When President Obama was trying to sell Obamacare, an oft-touted reform was electronic health records. EHRs were second only to "If you like your health care you can keep it" as a selling point for better, less expensive medical care. EHRs would empower patients and make information more readily available to physicians. What could go wrong?
Plenty–doctors aren't sold on ehrs. To be fair, ehrs were being heralded as a way to improve medical care before President Obama came to office. But an article in Technology Review, which is published by MIT, points out that the Obama administration put or our money where its mouth was:
[T]he Obama economic stimulus plan promised $27 billion in subsidies for health IT, including payments to doctors of $44,000 to $64,000 over five years if only they would use EHRs. The health IT industry has gathered at this multibillion-dollar trough, but it hasn't had much more luck getting physicians to change their ways.
The electronic health records craze may turn out to be yet another case of government overreach. Bureaucrats may have once again sold a clever plan that doesn't work in real conditions. It does sound good to many people, and doctors, left to their own devices, may one day come to adopt a version of the plan. But right now most of them don't like it.
Even with the government's subsidy, most doctors are turned off because the technology necessary for ehrs slows productivity (it was supposed to do just the opposite), requires doctors to reorganize their practices, shows negative return on the investment, and distracts doctors from the actual patient. The government stimulus, as it turns out, is practically irrelevant:
It is not only the $40,000 that software vendors charge to install an electronic records system and the $10,000 to $15,000 for annual maintenance. It is the hassle factor and the often prohibitive cost of hiring staff to enter the data and to comply with new rules and regulations. When added to the time and effort already required to deal with Medicare, Medicaid, and health insurance plans, EHR requirements are the final straw. Many doctors are seeking refuge from bureaucratic demands by retiring, closing practices to new Medicare and Medicaid patients, or seeking hospital employment.

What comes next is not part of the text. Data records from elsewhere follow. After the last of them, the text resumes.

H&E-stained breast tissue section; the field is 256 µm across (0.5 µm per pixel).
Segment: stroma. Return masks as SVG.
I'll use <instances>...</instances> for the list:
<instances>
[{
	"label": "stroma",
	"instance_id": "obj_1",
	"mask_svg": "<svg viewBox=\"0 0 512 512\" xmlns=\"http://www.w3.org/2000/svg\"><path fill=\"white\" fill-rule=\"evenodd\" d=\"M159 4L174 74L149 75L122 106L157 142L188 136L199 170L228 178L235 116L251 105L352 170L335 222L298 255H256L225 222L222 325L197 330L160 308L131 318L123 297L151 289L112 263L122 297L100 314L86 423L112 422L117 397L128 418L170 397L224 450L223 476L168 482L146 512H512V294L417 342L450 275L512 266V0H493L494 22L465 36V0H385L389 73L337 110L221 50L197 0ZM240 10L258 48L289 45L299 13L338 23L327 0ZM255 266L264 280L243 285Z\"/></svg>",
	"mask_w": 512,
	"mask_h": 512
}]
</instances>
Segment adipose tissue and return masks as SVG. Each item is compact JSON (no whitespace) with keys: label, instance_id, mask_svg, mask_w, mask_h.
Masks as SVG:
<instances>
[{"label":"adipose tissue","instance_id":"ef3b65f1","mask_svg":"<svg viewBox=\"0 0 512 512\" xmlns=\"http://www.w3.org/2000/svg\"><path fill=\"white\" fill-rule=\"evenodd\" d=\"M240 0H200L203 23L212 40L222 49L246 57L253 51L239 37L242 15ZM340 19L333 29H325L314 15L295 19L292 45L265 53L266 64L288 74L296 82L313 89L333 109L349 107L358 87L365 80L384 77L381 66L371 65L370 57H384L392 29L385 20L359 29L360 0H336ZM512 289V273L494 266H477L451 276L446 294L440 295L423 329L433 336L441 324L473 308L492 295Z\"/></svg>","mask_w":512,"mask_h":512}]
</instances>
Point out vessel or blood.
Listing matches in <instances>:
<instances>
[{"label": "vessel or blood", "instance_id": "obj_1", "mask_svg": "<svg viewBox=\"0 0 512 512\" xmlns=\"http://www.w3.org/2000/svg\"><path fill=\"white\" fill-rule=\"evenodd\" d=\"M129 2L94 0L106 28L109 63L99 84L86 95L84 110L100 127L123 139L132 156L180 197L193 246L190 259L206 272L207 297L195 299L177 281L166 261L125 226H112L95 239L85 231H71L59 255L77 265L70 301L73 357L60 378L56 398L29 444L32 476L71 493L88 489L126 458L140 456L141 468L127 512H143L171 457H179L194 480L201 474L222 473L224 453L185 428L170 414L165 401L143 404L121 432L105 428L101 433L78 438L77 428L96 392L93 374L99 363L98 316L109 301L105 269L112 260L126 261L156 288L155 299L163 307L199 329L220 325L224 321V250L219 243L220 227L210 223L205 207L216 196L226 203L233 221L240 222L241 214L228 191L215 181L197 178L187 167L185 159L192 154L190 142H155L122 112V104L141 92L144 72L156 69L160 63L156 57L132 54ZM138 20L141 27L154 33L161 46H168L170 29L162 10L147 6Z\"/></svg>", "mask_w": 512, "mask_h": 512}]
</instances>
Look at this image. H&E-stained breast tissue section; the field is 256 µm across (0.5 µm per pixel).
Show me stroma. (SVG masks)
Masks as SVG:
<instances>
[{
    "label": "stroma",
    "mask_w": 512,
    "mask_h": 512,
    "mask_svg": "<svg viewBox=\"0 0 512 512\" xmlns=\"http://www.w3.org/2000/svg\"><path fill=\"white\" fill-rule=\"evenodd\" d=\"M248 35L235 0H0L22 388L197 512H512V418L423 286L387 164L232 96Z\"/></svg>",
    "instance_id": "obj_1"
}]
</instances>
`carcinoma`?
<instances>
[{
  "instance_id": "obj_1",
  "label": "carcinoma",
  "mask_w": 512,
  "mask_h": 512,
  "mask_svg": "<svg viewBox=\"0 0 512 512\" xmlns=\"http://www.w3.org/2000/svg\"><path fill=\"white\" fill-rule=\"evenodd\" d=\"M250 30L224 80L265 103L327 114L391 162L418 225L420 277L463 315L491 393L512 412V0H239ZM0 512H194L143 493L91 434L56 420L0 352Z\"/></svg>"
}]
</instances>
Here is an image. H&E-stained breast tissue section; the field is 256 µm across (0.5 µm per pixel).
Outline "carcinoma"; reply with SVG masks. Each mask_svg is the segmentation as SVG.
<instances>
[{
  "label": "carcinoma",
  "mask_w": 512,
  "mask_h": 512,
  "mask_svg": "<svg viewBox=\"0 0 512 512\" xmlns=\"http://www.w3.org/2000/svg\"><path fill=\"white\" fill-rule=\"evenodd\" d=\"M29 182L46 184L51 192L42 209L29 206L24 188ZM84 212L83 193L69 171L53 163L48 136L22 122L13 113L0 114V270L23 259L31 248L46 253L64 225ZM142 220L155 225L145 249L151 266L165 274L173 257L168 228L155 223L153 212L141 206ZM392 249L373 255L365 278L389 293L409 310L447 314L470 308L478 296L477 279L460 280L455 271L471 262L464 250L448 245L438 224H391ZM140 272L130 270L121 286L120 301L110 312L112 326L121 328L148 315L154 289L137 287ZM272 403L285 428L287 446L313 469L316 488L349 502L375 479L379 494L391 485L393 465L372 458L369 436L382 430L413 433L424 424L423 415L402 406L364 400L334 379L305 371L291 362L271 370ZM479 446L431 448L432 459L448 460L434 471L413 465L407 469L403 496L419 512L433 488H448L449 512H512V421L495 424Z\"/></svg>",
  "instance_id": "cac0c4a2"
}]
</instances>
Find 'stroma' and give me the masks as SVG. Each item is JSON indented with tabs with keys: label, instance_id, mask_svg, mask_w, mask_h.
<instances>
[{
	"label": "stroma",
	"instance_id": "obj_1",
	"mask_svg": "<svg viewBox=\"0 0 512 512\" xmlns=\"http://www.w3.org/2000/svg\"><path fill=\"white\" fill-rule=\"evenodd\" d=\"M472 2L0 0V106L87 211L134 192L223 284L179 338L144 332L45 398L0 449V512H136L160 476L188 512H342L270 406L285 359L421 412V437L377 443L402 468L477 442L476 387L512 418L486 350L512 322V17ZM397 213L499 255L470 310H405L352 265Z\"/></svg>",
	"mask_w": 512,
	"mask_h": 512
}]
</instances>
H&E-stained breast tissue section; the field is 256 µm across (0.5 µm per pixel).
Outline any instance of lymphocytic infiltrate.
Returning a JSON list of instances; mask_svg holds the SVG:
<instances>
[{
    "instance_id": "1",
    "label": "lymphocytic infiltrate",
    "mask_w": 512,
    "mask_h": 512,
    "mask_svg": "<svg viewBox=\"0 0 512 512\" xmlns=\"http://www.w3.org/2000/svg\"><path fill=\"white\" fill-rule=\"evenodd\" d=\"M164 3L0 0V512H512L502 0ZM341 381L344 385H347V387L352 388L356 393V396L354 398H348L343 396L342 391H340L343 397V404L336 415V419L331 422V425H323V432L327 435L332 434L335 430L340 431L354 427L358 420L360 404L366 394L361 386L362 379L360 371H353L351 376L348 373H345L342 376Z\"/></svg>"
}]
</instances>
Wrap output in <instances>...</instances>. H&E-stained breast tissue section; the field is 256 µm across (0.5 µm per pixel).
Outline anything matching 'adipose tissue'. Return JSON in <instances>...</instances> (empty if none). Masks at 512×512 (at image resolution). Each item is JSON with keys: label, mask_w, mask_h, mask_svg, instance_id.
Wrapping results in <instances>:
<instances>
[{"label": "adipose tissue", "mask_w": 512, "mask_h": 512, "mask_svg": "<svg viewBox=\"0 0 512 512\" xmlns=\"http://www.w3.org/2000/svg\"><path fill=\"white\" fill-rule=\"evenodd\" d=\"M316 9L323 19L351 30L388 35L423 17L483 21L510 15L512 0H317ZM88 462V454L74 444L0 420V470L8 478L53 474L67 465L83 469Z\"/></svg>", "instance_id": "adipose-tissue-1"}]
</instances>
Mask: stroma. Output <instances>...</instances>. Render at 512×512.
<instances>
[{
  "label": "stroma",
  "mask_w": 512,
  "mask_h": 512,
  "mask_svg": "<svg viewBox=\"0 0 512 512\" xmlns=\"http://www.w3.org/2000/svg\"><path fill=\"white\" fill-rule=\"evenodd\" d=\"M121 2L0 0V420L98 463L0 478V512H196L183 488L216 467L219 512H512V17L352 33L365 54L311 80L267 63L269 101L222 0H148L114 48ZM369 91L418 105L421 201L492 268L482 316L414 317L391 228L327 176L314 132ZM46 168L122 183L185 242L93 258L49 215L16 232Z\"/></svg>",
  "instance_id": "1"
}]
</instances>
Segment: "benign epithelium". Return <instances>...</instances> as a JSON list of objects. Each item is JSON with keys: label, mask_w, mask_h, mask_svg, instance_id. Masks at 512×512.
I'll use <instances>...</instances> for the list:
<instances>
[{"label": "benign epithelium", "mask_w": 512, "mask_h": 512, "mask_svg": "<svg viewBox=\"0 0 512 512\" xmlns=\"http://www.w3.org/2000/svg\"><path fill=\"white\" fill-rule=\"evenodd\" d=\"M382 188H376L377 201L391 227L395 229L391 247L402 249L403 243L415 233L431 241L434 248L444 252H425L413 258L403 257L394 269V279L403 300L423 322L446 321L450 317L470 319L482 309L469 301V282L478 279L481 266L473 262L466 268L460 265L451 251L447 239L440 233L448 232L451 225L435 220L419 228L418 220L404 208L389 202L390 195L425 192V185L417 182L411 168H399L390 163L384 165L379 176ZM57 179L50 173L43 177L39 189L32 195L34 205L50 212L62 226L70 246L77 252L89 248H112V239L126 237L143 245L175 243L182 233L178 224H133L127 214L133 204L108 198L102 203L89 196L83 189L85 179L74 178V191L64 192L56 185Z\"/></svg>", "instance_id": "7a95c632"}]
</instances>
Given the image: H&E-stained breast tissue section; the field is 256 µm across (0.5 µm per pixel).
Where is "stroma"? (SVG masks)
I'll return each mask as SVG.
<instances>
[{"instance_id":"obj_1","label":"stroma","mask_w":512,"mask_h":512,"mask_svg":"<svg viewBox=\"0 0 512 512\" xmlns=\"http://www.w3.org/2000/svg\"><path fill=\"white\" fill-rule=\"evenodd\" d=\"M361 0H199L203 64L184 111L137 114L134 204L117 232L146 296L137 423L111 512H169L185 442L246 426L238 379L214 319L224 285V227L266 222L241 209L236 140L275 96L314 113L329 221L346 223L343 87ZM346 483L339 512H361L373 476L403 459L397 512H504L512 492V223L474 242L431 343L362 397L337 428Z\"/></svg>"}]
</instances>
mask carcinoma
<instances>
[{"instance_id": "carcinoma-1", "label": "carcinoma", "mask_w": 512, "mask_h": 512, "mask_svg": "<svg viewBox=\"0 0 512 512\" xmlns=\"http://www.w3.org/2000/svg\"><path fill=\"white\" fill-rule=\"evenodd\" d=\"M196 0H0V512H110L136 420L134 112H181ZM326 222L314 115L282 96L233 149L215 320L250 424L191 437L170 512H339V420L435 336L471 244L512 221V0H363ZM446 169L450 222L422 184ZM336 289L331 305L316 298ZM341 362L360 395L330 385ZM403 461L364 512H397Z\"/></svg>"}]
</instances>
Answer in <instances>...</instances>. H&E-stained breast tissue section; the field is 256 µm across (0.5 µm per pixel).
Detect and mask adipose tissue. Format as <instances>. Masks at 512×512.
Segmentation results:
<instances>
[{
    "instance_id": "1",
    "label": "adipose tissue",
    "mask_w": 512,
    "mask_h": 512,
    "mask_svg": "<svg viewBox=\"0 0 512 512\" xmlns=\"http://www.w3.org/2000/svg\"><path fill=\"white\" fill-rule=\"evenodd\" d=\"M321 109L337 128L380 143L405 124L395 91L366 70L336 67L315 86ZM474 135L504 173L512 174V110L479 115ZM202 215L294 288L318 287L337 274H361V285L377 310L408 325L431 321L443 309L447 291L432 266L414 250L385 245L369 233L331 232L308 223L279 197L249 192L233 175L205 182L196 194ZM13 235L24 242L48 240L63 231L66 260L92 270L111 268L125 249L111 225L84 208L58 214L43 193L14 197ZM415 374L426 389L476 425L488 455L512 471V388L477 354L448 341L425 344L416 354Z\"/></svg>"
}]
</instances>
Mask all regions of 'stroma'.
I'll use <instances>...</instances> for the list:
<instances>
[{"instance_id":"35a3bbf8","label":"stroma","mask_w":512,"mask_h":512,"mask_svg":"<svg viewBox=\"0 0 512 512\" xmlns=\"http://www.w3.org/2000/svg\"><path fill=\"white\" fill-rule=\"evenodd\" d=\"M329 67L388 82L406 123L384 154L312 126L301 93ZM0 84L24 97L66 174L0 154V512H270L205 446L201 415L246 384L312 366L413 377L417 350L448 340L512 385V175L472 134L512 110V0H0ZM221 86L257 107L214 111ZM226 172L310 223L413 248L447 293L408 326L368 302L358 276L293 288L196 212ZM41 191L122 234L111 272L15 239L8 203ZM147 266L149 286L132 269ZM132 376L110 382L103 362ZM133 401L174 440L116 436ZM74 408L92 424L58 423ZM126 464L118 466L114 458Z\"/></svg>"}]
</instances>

The article is by a physician, Richard L. Reece, and he doesn't dismiss the possibility that physicians will one day embrace ehrs–but it has to be something that develops from the practice of medicine, not an idea that sprang full blown from the mind of a bureaucrat:
[M]any physicians believe that new apps, such as better speech recognition or systems that translate data into narrative, will make EHRs easier to use. "Free," government-subsidized, or cheaper models will enter the market; clinical algorithms, based on demographic and patient-entered historical information, will make diagnosis, treatment, and management faster and better. But these features must evolve from below rather than being imposed from above. EHRs won't be useful and physician-friendly until physicians themselves have more input into their design.
I can't help thinking that the government's overestimation of the immediate value of ehrs may reflect the critical flaw of Obamacare: it is a system built on the ideas of bureaucrats, not on the day to day practice of the healing art. Obamacare doesn't take into consideration the all-important relationship between doctor and patient. As Dr. Reece writes:
A string of numbers containing demographic, laboratory, and other patient information, no matter how systematically assembled or gathered, is not narrative. It does not tell a story. It contains "just the facts," as Sergeant Joe Friday used to say. That is why an ophthalmologist told me that when he gets an EHR summary, he ignores it: "It does not tell me the patient's story. It does not tell me why the patient is here, what troubles the patient, and what the referring doctor wants me to do."